* Problem to solve
In full and without alteration, output each record given here.

Dataset excerpts
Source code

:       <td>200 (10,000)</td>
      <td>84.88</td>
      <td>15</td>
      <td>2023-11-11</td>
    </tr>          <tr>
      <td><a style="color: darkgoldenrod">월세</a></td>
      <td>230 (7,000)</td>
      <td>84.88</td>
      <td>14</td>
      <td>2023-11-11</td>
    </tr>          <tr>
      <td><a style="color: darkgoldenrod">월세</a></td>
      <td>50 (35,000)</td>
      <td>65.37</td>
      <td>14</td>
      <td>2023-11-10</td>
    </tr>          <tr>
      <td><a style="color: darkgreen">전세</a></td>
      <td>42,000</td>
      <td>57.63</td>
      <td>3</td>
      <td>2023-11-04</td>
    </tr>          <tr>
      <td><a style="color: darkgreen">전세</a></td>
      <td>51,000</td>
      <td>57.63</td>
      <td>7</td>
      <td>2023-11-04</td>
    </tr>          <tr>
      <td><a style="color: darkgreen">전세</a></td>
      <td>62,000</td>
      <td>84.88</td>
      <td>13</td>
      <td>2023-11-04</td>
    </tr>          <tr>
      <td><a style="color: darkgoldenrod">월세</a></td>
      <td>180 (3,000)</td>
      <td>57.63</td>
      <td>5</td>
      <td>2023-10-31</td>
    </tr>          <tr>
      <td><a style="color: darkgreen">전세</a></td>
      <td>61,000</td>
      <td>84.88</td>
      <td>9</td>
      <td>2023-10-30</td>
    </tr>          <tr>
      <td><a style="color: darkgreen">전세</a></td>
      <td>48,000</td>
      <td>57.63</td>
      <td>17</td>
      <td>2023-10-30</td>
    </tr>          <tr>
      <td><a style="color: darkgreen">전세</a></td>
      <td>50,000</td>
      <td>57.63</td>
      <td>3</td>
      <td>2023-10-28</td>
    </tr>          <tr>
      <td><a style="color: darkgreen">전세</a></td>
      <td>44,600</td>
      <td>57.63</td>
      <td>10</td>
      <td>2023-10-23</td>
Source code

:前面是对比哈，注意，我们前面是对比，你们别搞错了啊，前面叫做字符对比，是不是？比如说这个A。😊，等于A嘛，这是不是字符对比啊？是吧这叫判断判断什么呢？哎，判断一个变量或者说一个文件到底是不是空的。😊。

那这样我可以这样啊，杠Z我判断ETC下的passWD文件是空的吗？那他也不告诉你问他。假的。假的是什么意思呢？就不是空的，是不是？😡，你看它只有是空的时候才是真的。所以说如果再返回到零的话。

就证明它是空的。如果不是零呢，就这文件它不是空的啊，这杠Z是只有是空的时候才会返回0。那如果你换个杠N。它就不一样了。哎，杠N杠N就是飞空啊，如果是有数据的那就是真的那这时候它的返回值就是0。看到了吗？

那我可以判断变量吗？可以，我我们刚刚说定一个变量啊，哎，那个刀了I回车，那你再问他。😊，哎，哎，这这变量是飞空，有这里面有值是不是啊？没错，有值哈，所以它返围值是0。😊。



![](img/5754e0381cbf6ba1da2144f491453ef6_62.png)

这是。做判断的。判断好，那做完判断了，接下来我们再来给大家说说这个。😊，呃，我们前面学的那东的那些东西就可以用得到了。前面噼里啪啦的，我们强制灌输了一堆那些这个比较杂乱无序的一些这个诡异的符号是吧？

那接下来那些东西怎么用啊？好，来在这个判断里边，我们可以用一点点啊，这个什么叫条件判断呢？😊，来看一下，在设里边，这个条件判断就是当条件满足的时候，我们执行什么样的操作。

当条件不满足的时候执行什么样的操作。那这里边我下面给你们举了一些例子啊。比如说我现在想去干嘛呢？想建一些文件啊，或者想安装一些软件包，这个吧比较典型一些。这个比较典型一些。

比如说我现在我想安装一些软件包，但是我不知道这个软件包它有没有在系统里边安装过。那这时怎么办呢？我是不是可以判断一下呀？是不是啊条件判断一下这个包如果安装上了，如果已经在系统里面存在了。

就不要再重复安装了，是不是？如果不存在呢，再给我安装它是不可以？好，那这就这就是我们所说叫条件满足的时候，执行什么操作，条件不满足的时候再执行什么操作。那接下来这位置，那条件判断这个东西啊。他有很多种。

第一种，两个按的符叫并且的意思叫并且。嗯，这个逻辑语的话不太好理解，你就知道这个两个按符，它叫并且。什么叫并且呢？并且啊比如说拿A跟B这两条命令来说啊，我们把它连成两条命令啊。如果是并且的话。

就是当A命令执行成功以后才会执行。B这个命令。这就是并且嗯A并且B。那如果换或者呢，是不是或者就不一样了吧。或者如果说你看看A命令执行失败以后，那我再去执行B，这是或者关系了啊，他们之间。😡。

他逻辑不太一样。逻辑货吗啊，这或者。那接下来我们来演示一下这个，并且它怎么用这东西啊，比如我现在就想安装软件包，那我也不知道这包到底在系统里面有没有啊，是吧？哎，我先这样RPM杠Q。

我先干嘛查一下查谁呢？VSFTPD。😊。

* Task output
Source code

:       <td>200 (10,000)</td>
      <td>84.88</td>
      <td>15</td>
      <td>2023-11-11</td>
    </tr>          <tr>
      <td><a style="color: darkgoldenrod">월세</a></td>
      <td>230 (7,000)</td>
      <td>84.88</td>
      <td>14</td>
      <td>2023-11-11</td>
    </tr>          <tr>
      <td><a style="color: darkgoldenrod">월세</a></td>
      <td>50 (35,000)</td>
      <td>65.37</td>
      <td>14</td>
      <td>2023-11-10</td>
    </tr>          <tr>
      <td><a style="color: darkgreen">전세</a></td>
      <td>42,000</td>
      <td>57.63</td>
      <td>3</td>
      <td>2023-11-04</td>
    </tr>          <tr>
      <td><a style="color: darkgreen">전세</a></td>
      <td>51,000</td>
      <td>57.63</td>
      <td>7</td>
      <td>2023-11-04</td>
    </tr>          <tr>
      <td><a style="color: darkgreen">전세</a></td>
      <td>62,000</td>
      <td>84.88</td>
      <td>13</td>
      <td>2023-11-04</td>
    </tr>          <tr>
      <td><a style="color: darkgoldenrod">월세</a></td>
      <td>180 (3,000)</td>
      <td>57.63</td>
      <td>5</td>
      <td>2023-10-31</td>
    </tr>          <tr>
      <td><a style="color: darkgreen">전세</a></td>
      <td>61,000</td>
      <td>84.88</td>
      <td>9</td>
      <td>2023-10-30</td>
    </tr>          <tr>
      <td><a style="color: darkgreen">전세</a></td>
      <td>48,000</td>
      <td>57.63</td>
      <td>17</td>
      <td>2023-10-30</td>
    </tr>          <tr>
      <td><a style="color: darkgreen">전세</a></td>
      <td>50,000</td>
      <td>57.63</td>
      <td>3</td>
      <td>2023-10-28</td>
    </tr>          <tr>
      <td><a style="color: darkgreen">전세</a></td>
      <td>44,600</td>
      <td>57.63</td>
      <td>10</td>
      <td>2023-10-23</td>
Source code

:前面是对比哈，注意，我们前面是对比，你们别搞错了啊，前面叫做字符对比，是不是？比如说这个A。😊，等于A嘛，这是不是字符对比啊？是吧这叫判断判断什么呢？哎，判断一个变量或者说一个文件到底是不是空的。😊。

那这样我可以这样啊，杠Z我判断ETC下的passWD文件是空的吗？那他也不告诉你问他。假的。假的是什么意思呢？就不是空的，是不是？😡，你看它只有是空的时候才是真的。所以说如果再返回到零的话。

就证明它是空的。如果不是零呢，就这文件它不是空的啊，这杠Z是只有是空的时候才会返回0。那如果你换个杠N。它就不一样了。哎，杠N杠N就是飞空啊，如果是有数据的那就是真的那这时候它的返回值就是0。看到了吗？

那我可以判断变量吗？可以，我我们刚刚说定一个变量啊，哎，那个刀了I回车，那你再问他。😊，哎，哎，这这变量是飞空，有这里面有值是不是啊？没错，有值哈，所以它返围值是0。😊。



![](img/5754e0381cbf6ba1da2144f491453ef6_62.png)

这是。做判断的。判断好，那做完判断了，接下来我们再来给大家说说这个。😊，呃，我们前面学的那东的那些东西就可以用得到了。前面噼里啪啦的，我们强制灌输了一堆那些这个比较杂乱无序的一些这个诡异的符号是吧？

那接下来那些东西怎么用啊？好，来在这个判断里边，我们可以用一点点啊，这个什么叫条件判断呢？😊，来看一下，在设里边，这个条件判断就是当条件满足的时候，我们执行什么样的操作。

当条件不满足的时候执行什么样的操作。那这里边我下面给你们举了一些例子啊。比如说我现在想去干嘛呢？想建一些文件啊，或者想安装一些软件包，这个吧比较典型一些。这个比较典型一些。

比如说我现在我想安装一些软件包，但是我不知道这个软件包它有没有在系统里边安装过。那这时怎么办呢？我是不是可以判断一下呀？是不是啊条件判断一下这个包如果安装上了，如果已经在系统里面存在了。

就不要再重复安装了，是不是？如果不存在呢，再给我安装它是不可以？好，那这就这就是我们所说叫条件满足的时候，执行什么操作，条件不满足的时候再执行什么操作。那接下来这位置，那条件判断这个东西啊。他有很多种。

第一种，两个按的符叫并且的意思叫并且。嗯，这个逻辑语的话不太好理解，你就知道这个两个按符，它叫并且。什么叫并且呢？并且啊比如说拿A跟B这两条命令来说啊，我们把它连成两条命令啊。如果是并且的话。

就是当A命令执行成功以后才会执行。B这个命令。这就是并且嗯A并且B。那如果换或者呢，是不是或者就不一样了吧。或者如果说你看看A命令执行失败以后，那我再去执行B，这是或者关系了啊，他们之间。😡。

他逻辑不太一样。逻辑货吗啊，这或者。那接下来我们来演示一下这个，并且它怎么用这东西啊，比如我现在就想安装软件包，那我也不知道这包到底在系统里面有没有啊，是吧？哎，我先这样RPM杠Q。

我先干嘛查一下查谁呢？VSFTPD。😊。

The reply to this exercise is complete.